* _WHAT YOU HAVE TO DO_
Reproduce the records word for word, starting at the line that contains "class: Magnoliopsida" and ending at the last line of the records, with both of those lines included.
┄┄┄┄┄┄┄┄┄┄┄┄┄┄┄┄┄┄┄┄
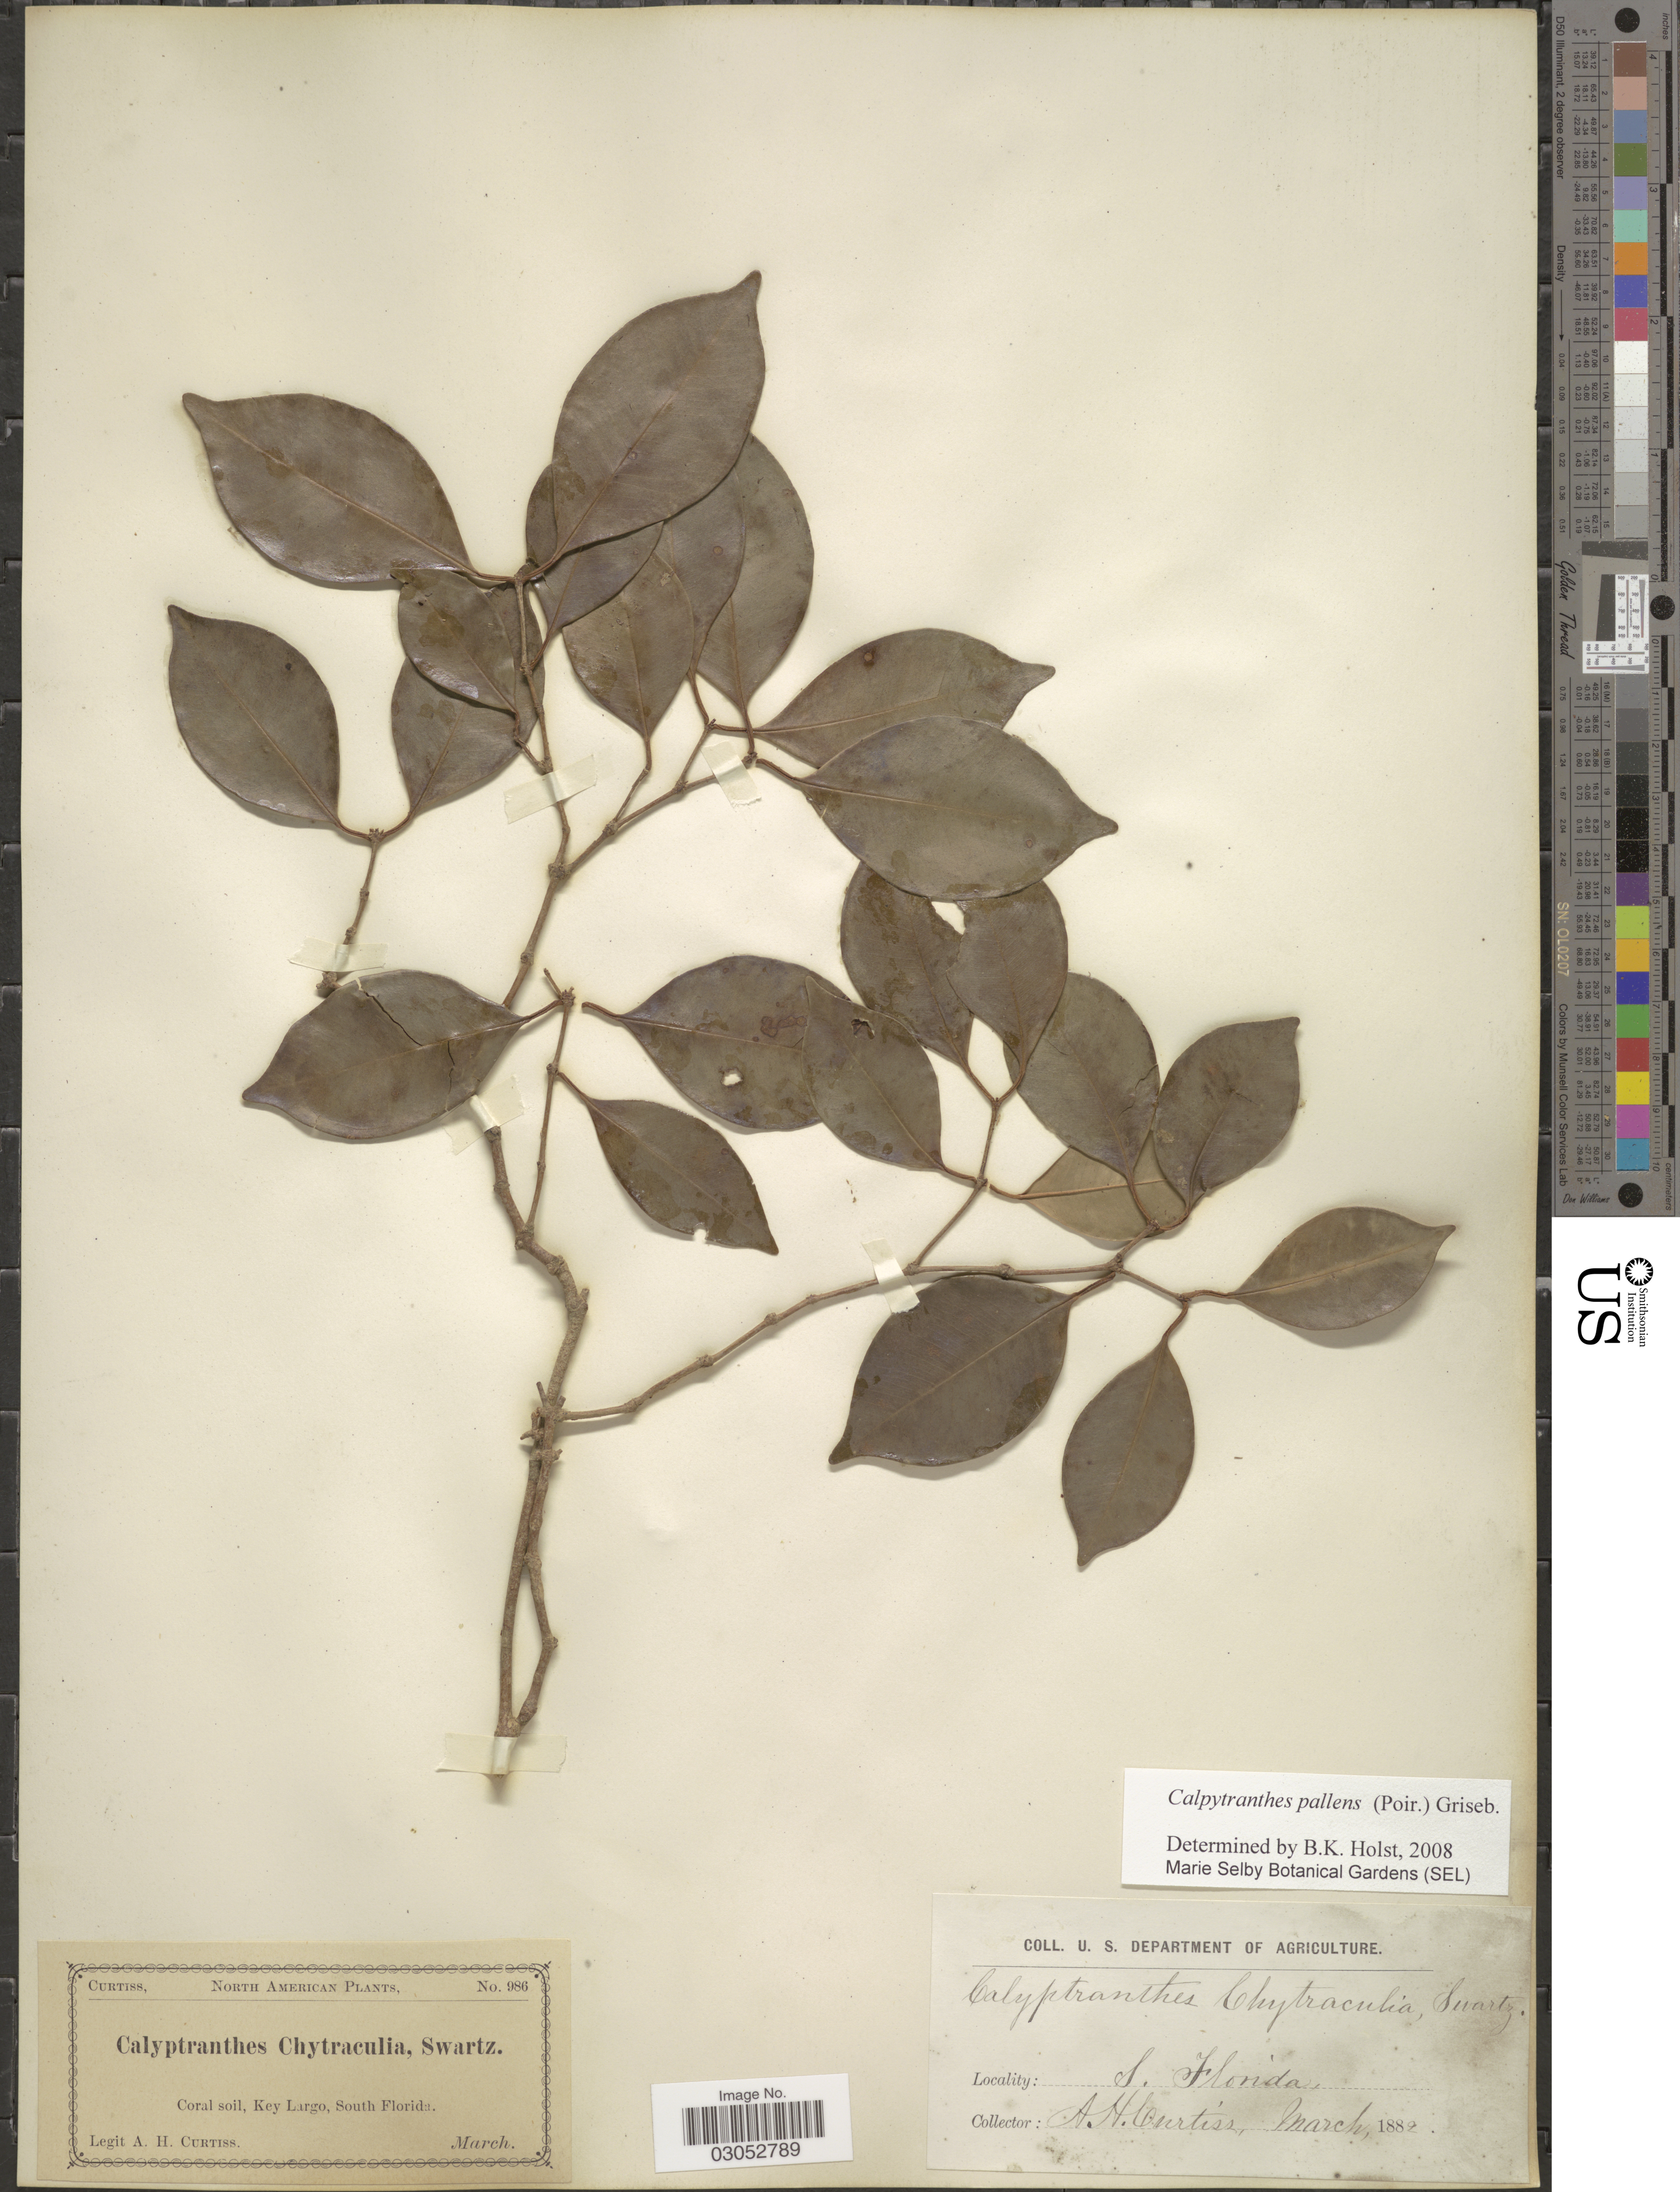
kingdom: Plantae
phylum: Tracheophyta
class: Magnoliopsida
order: Myrtales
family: Myrtaceae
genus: Myrcia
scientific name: Myrcia neopallens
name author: A.R. Lourenço & E. Lucas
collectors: A. H. Curtiss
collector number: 986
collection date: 1882-03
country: United States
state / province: Florida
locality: Coral soil, Key Largo, South Florida.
┄┄┄┄┄┄┄┄┄┄┄┄┄┄┄┄┄┄┄┄
* _RESPONSE BELOW_
class: Magnoliopsida
order: Myrtales
family: Myrtaceae
genus: Myrcia
scientific name: Myrcia neopallens
name author: A.R. Lourenço & E. Lucas
collectors: A. H. Curtiss
collector number: 986
collection date: 1882-03
country: United States
state / province: Florida
locality: Coral soil, Key Largo, South Florida.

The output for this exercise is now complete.